- _TASKS TO COMPLETE_
#1 In the passage below on representation in literature, what does much of the popular youth fiction in India feature as its leads?
#2 Quote the stretch from "Growing up, we" through "those actually are?" in the passage below on representation in literature.

- _SELECTED EXCERPT_
Growing up, we look for personal connections with everything we encounter, such as toys, books or movie characters. While reading, seeing a bit of themselves in the story helps make reading itself appealing to younger people. In India, children grow up reading an assortment of books which are not always context-specific. Due to the abundance of ‘foreign’ literature, much of the popular youth fiction here has white leads living in distant lands with traditions quite alien to the large majority of readers. Not finding any characters like us we, despite colonial histories, end up awkwardly fitting ourselves into the white universe of the stories, glorifying white culture and “whiteness” in general, as the default way to be. How many of us have despaired at not being able to have clotted cream with scones, with only vague ideas as to what either of those actually are?
Representing various kinds of people in literature is important. It doesn’t only serve the purpose of normalising diversity among people. It also helps to broaden the young reader’s imagination of the ‘other’ – of ‘developed’ or white countries, by opening up nuanced discussions about all the people living in these places. It chips away at the hegemony of the white narrative, introducing the varied groups which live in ‘white default’ countries, telling the stories of their oppression and struggle for acceptance. Lack of representation in literature might make life harder for the children of the South Asian diaspora, reducing their visibility, and therefore, often de-legitimising their rights.

- _DATA LISTING_
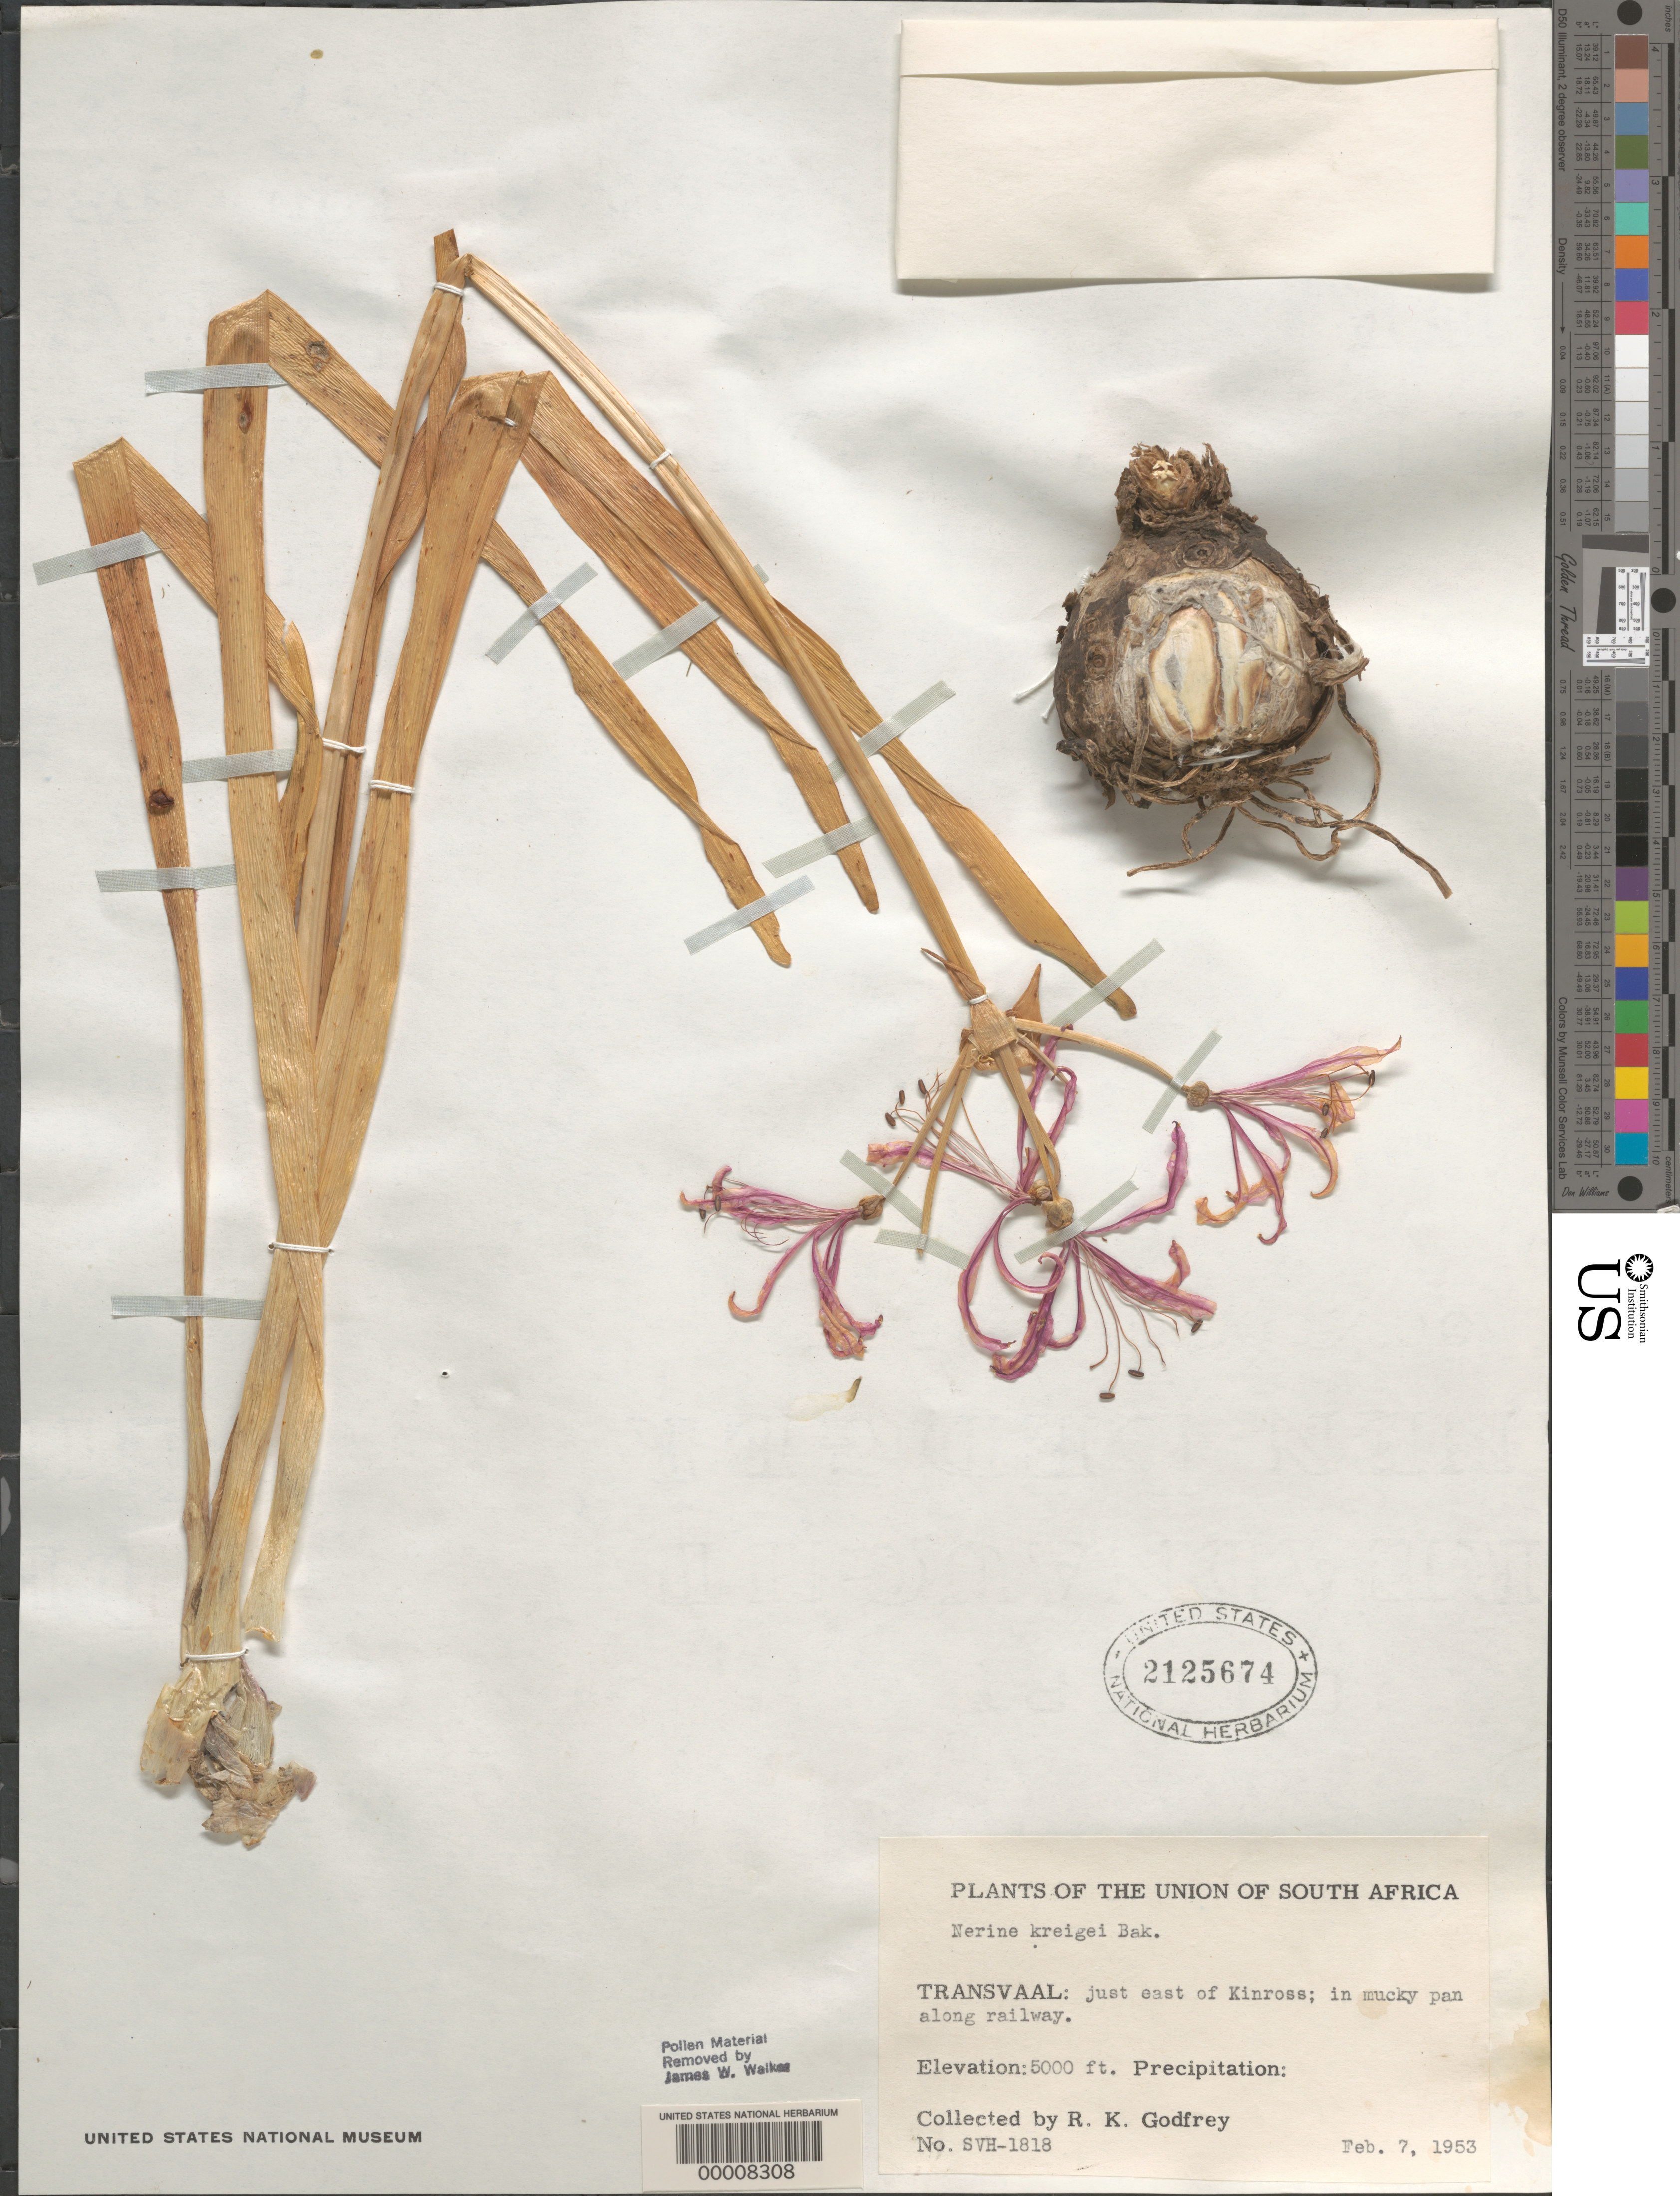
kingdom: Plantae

==

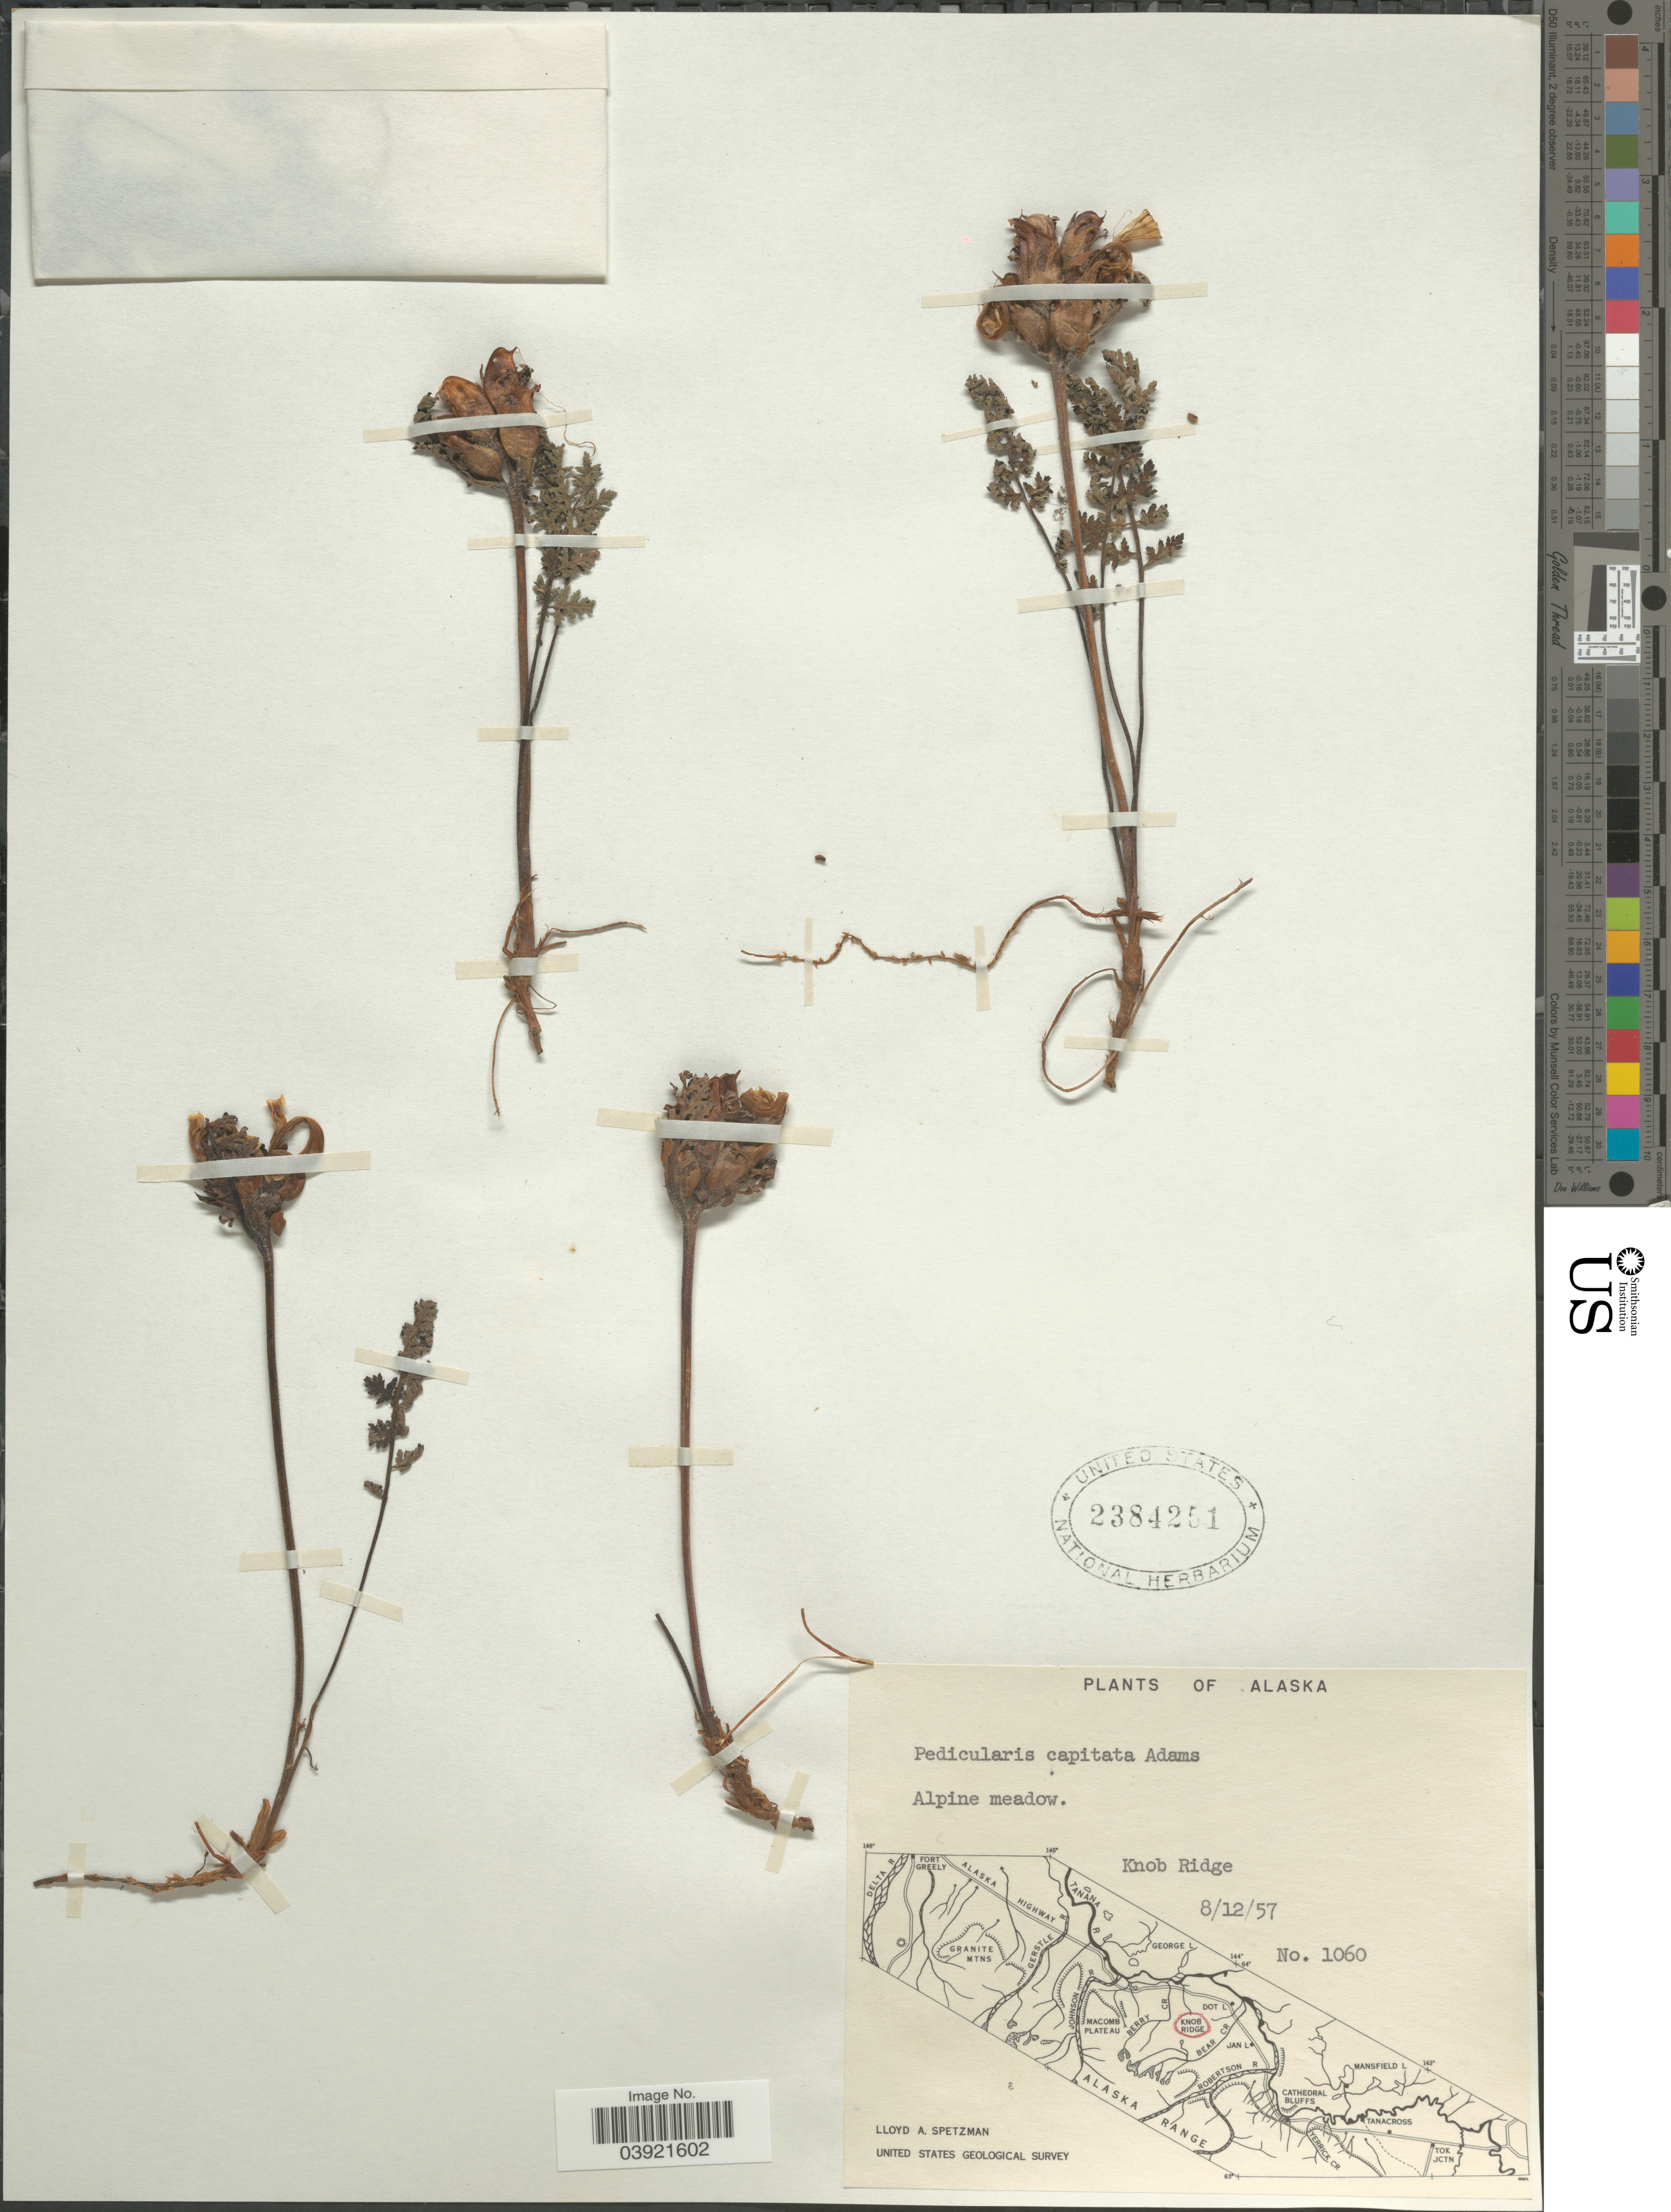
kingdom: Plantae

- _OUTPUTS IN ORDER_
#1 White leads living in distant lands with traditions quite alien to most readers.

#2
Growing up, we look for personal connections with everything we encounter, such as toys, books or movie characters. While reading, seeing a bit of themselves in the story helps make reading itself appealing to younger people. In India, children grow up reading an assortment of books which are not always context-specific. Due to the abundance of ‘foreign’ literature, much of the popular youth fiction here has white leads living in distant lands with traditions quite alien to the large majority of readers. Not finding any characters like us we, despite colonial histories, end up awkwardly fitting ourselves into the white universe of the stories, glorifying white culture and “whiteness” in general, as the default way to be. How many of us have despaired at not being able to have clotted cream with scones, with only vague ideas as to what either of those actually are?